» What you need to do
1) Translate this sentence from the children's letters into Spanish: "The opera-house here is as beautiful as the one in Paris."
2) Reproduce the part of the children's letters starting with "George B. M." and going on through "Germany's great poet.".

» Passage provided
Rochester, New York.
I am a little boy eight years old. My papa has two hunting dogs named Steck and Rob, and I have a pet cat. The dogs are very gentle and kind, and let us tumble all over them; but when they have a bone given them, they fight terribly. Whenever Rob gets a chance he steals the cat's meat, and then she gives him a good scratch. My brother Harry is four years old. He has a little girl friend named Floy, whom he calls his little sweetheart. When I had the scarlet fever, and the doctor said my skin would peel off, Harry said, "Then, Georgie, when your skin peels off, I can see your soul, can't I?" I am sick, and mamma is writing this for me. I hope you will print it, so we can surprise papa, for we have not told him about it. He gave me Harper's Young People last Christmas, and I enjoy it more and more every week. Good-by.
George B. M.
Frankfort-on-the-Main, Germany.
We have taken Harper's Young People from the beginning, and we enjoy it very much.
It is just nine years since we left America. Six of these have been spent in Paris, one in Freiburg, in Baden, and two here. We like this city exceedingly. It is very beautiful and interesting. In the "Judengasse," the principal street of the old Jewish quarter of the town, in an ancient rickety house still standing, were born the ancestors of the wealthy Von Rothschilds. Near by, in a similar house, Boerne was born. Goethe's birth-house, in another street, is more respectable, and full of souvenirs of Germany's great poet.
The opera-house here is as beautiful as the one in Paris. Other attractions are the Palmengarten, the Zoological Garden, the forest, the river, the cathedral, picture-galleries, museums, historical buildings, monuments, and the renowned and graceful sculpture of Ariadne on the lion's back, by Dannecker. The town is encircled by the "Promenade," a zigzaggy avenue of green woods, lovely lawns with flower beds, lakes, fountains, statues, etc., at the place of the old fortifications.

Collected data entries:
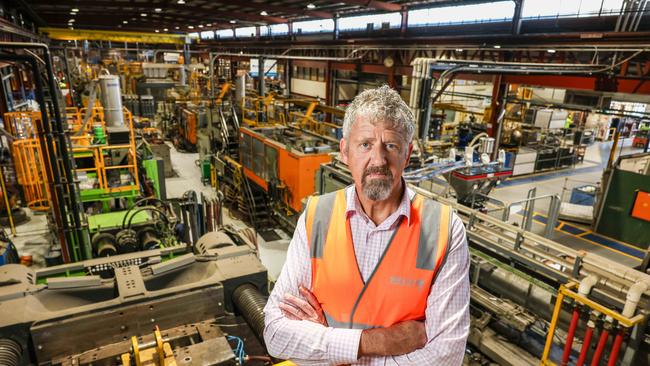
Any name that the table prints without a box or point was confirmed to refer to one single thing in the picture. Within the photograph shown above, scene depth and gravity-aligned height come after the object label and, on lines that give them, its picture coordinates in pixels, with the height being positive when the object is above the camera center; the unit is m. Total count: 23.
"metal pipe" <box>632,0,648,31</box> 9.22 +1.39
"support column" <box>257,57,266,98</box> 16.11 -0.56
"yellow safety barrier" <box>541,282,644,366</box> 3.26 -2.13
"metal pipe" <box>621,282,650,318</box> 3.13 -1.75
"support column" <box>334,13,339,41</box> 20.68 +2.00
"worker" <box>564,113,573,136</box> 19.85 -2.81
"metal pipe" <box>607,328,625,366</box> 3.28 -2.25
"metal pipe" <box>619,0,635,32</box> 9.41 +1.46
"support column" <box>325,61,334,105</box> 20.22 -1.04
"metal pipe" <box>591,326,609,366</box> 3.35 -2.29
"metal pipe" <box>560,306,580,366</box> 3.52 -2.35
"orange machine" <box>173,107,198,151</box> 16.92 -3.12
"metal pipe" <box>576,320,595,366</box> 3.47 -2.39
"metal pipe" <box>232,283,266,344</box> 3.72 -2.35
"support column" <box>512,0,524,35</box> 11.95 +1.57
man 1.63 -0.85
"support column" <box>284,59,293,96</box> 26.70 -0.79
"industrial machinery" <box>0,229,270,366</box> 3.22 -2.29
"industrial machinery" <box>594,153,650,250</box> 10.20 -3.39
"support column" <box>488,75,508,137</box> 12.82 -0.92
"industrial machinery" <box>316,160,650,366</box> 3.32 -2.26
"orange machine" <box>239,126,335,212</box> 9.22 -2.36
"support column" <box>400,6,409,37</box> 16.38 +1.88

» Answers for this exercise
1) El teatro de la ópera de aquí es tan hermoso como el de París.

2)
George B. M.
Frankfort-on-the-Main, Germany.
We have taken Harper's Young People from the beginning, and we enjoy it very much.
It is just nine years since we left America. Six of these have been spent in Paris, one in Freiburg, in Baden, and two here. We like this city exceedingly. It is very beautiful and interesting. In the "Judengasse," the principal street of the old Jewish quarter of the town, in an ancient rickety house still standing, were born the ancestors of the wealthy Von Rothschilds. Near by, in a similar house, Boerne was born. Goethe's birth-house, in another street, is more respectable, and full of souvenirs of Germany's great poet.